After the purchase of artwork by Tony Hough and Des Hanley, it's safe to say that I was now in full on collecting mode. By instinct rather than design, I had sought out Eldar pieces, and it now struck me that this would be a nice collection to put together. The parameters were fairly broad - I would just see what pieces of Eldar artwork I could acquire by contacting ex-GW artists. Although the artwork in current publications now appears to be largely digital, even 5 or 6 years ago GW was still producing large quantities of traditional artwork.

My approach to tracking down the artists was simply to scan through GW publications, and try and make contact through any online presence. Through this process I came across Roberto Cirillo; if you're not familiar with Roberto as a GW artist, it's because he worked for GW, primarily as a concept artist for 3 years during the early 2000s. His output included Tau, Tyranid and Imperial Guard concepts, as well as the bulk of the design for the Warhammer 40k Cityfight scenery. You can see some of his excellent concept work at http://rcstudio.co.uk/

Given the nature of Roberto's role at GW, it is no surprise that the bulk of his output was never published (although you can see the outcomes in the models sculpted from his work). Roberto is also a skilled technical draughtsman, and you may recognise his highly detailed cityscapes and battlefield illustrations from the Warhammer 40k 'Cities of Death' (2006) and 'Apocalypse' (2007) supplements.

'Dhneb Capitalis' from Cities of Death (top), 'The Defence of Cyros Prime' from Apocalypse (bottom)
The 2006 Eldar Codex also included one of Roberto's illustrations, 'Ixia Wayport, Biel-Tan Craftworld':
Original compared against the published version
You can see the Roberto's original is meticulously drawn in pencil on an A3 sheet and dates from January 2006.

I find myself blown away by the sheer precision of the pencil work, and the wealth of detail, but I guess that's where Roberto's background as a concept artist comes in; when you're producing concepts for sculptors to work from, you can't have any areas of uncertainty. Let's have a look at some of the details:
In the annotated published image, these spear-wielding chaps were labelled 'Everguard'
Check out all the starships, large and small
One particular Bonesinger has enjoyed himself with some fretwork on those windows!
Alongside the purchase of the published piece, I also bought this preliminary work up of the scene (dated August 2005). The details are a bit looser, and Roberto has shaded it with grey marker pen.

Roberto also very kindly included some earlier sketches from when he was planning the piece:
Exploratory ideas for the look and feel, with different perspectives

Some of these towers and extended platforms/walkways were incorporated into the final piece
The final piece I purchased from Roberto was one of a series of 6 pieces intended to support the studio hobby section in building terrain for use in miniatures photography (you can see some family resemblences to the terrain used in the 2006 Eldar Codex).

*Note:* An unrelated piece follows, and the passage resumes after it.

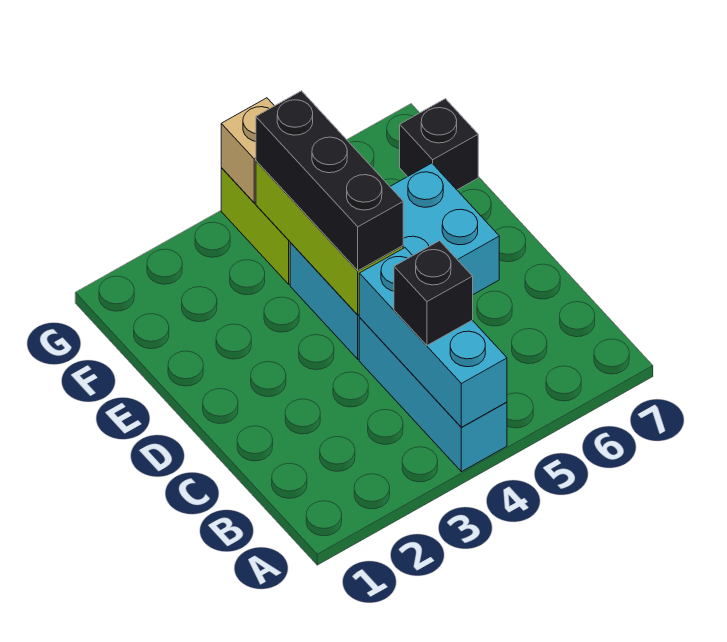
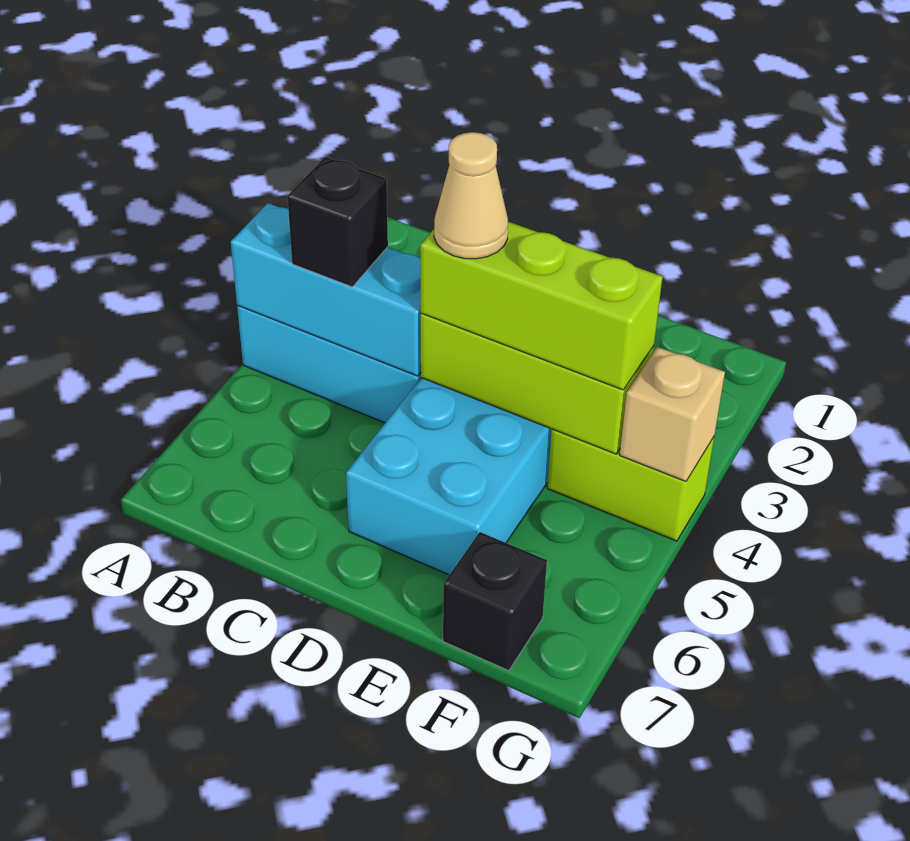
black 1x3 brick [256,91,403,271] -> lime 1x3 brick [420,222,663,390]
none -> tan 1x1 cone [434,132,508,259]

Concept work for Eldar terrain
Since leaving GW, Roberto has gone on to undertake freelance concept design services for a wide range of miniatures companies, including Privateer Press, Studio McVey and my very own Beast Face Miniatures.



  1. Beautiful.

    You collection of artwork is really very nice. I have a soft (or possibly hard edged) spot for artwork with a technical bent, like Robertos beautiful work.

    I have a couple of comic book pages that I have picked up over the years (Dredd stuff) and I have always fancied adding more. It hadnt occurred to me until you started blogging this series that old GW stuff might be available.

    Very nice indeed.

    1. Glad you like them!

      I've found in most cases that ex-GW artists have generally never given any thought to selling their stuff, and that no-one previously has approached them. A few of the artists have a wider appeal as more widely recognised artists (Ian Miller, John Blanche), but my advice (if you want to pick up some artwork) is simply to find one you like and get in touch with the artist. I'd guess 75% of the artists I approached replied, had the artwork and were willing to sell it :)

    2. Thats pretty much what I gathered from reading these wonderful posts: getting in touch directly opens all sorts of doors in my experience. With my own budgetary restraints I am afraid to start any artwork hunting process for the time being however: I spend too much on hobby stuff as it is.

      But these posts sure dont make it easy to maintain my resolve :)

  2. Being an eraly eldar fan myself I have to say I'm in awe too. Roberto has really captured Jes Goodwin's vision of the eldar and his neat and precise drawing really bring the best of it.


    1. Interestingly, when I spoke with Jes last year about Eldar design, we said that Roberto was one of the few GW artists who instinctively "got it"!

    2. Great minds think alike B)

      Roberto's work is th eonly one (apart from Jes') depicting a good vision of inside craftworlds. The early eldar fluff was full of it (think about the guy with a rose and a hoover car or the dire avenger guarding a platform) and it really gave a depth to it.